Melancholia, Spectacle, and the Male Gaze: The Trope of the Beautiful Melancholic female

Upon thinking about all the things we covered in the cafe about melancholy and sadness, I couldn’t help but wonder what type of role gender played in the perception and depiction of melancholy, especially in the works we observed.

For example, in Vertigo, Madeline contributed to the “aesthetic” of melancholy by appearing beautiful and somber through the gaze of the main character, a male. She serves to solidify the relationship that beauty has with melancholy that dates all the way back to Shakespeare. In Hamlet, Ophelia’s melancholy is seen as overwhelmingly beautiful and peaceful. In fact, many serene, tranquil, and melancholic paintings have been inspired by the scene of her death, demonstrating the infatuation with this image.  I kept thinking that these scenes of melancholy are framed through the perspective of the male gaze. The male gaze, a term penned by Laura Mulvey, is the idea that  various modes of art are predominantly structured through the male lens. With this in mind,  I reached the conclusion that the male gaze in these works serve to reinforce the connection between melancholy and beauty.

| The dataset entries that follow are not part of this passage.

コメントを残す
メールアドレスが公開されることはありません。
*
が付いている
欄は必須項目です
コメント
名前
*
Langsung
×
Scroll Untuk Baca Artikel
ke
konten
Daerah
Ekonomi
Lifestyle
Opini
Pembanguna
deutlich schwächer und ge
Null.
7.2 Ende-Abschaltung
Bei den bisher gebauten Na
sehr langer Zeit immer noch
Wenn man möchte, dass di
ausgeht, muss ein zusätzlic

How would melancholy be portrayed in film or in literature in a perspective that is not androcentric? How would these pieces change if they were shown from the perspective of the female characters?

Something that came to my mind immediately was the portrayal of melancholy in The Yellow Wallpaper by Charlotte Perkins Gillman. In addition to making a female the central character of the story (a radical move for the time), the main character subverts norms by manifesting a vastly different melancholic female character that has no obligation to be aesthetically pleasing and beautiful for the observer. Instead, this story depicts very real and very visceral emotion through its imagery. Since the imagery is far more unpleasant, dark, and unafraid to go there, the female character experiences melancholy in a vastly different way than those in Vertigo and Hamlet. In this way, Gilman’s piece pushes up against the trope of the beautiful and melancholic female.

In terms of cinema, I am sure there is a film that represents a perspective of melancholy that contrasts the androcentric lens we see Madeline through in Vertigo (and Ophelia in Hamlet). However, there is not one that comes to mind. Perhaps this is reflective of the fact that cinema still largely portrays stories through an androcentric lens today.